Kempten, 1799: TRAGNEY-ORDNUNG der Reichstadt Kempten. Kempten 1799

Kempten, 1799 – TRAGNEY-ORDNUNG

der Reichstadt Kempten, für die Trager der Unmündigen, der Unsinnigen und Rasenden, Taubstummen, Verschwender und Abwesenden so wie für die Beystände der ledigen und verwittibten Frauenspersonen. Kempten, gedruckt bey Tobis Dannheimer, 1799.

8vo. Tb., 3 Bll., 160 S., (Tragney-Rechnung:) 2 Bll., (Register:) 9 Bll. Neuerer Halbleinen mit Buntpapierbezug. (Tb. restauriert, stellenw. hinterlegt – ohne Textverlust, St.a.Tb.-Rückseite).

Bei der Tragney-Ordnung der Reichsstadt Kempten von 1799 handelt es sich um ein historisches Rechtsdokument, das grundlegende Regelungen für das Vormundschafts- und Betreuungswesen in der damaligen Reichsstadt enthielt.

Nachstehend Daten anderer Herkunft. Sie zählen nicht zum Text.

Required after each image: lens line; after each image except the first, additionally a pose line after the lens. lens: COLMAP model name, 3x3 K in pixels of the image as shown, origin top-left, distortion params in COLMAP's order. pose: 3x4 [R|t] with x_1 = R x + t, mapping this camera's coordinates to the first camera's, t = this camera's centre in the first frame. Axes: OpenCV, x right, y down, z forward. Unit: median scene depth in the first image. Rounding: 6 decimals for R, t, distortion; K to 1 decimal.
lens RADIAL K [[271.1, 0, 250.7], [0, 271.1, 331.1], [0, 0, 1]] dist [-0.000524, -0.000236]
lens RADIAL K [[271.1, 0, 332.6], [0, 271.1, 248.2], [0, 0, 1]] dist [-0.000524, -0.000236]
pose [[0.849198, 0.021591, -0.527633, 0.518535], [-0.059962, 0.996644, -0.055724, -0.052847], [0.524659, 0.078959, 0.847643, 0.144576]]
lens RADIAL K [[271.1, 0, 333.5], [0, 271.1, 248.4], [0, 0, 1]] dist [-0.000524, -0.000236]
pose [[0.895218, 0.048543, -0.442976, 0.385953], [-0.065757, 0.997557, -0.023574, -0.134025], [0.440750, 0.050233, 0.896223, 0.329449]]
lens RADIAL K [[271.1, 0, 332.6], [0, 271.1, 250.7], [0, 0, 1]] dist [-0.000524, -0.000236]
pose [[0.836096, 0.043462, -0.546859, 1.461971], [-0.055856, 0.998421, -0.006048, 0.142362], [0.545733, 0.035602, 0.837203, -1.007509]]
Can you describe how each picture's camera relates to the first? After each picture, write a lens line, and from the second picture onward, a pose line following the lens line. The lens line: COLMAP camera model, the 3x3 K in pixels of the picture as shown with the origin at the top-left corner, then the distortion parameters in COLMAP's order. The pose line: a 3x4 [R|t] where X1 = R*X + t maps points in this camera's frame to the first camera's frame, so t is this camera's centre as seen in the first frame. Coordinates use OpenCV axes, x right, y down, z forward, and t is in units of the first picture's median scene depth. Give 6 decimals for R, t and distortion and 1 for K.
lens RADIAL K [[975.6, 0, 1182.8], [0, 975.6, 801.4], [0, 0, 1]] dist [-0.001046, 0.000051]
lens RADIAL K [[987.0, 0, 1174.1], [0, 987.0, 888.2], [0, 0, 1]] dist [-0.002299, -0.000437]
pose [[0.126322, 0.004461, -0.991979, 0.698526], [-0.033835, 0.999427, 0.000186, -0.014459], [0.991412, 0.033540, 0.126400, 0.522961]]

Der Begriff leitet sich vom Wort ‘Tragen’ (im Sinne von Betreuen bzw. Führen) ab. Sie regelte die gesetzliche Vertretung und Fürsorge für Unmündige (Minderjährige). Eingeschlossen waren laut den historischen Quellen auch sogenannte ‘Unsinnige und Rasende’ (psychisch Kranke), Taubstumme, Verschwender, Abwesende sowie der Beistand für ledige und verwitwete Frauen. Die Tragney-Ordnung galt in der damals von der Stiftsstadt getrennten Reichsstadt Kempten und ergänzte dort das ältere Stadtrecht, um vermögens- und vormundschaftsrechtliche Belange zu sichern.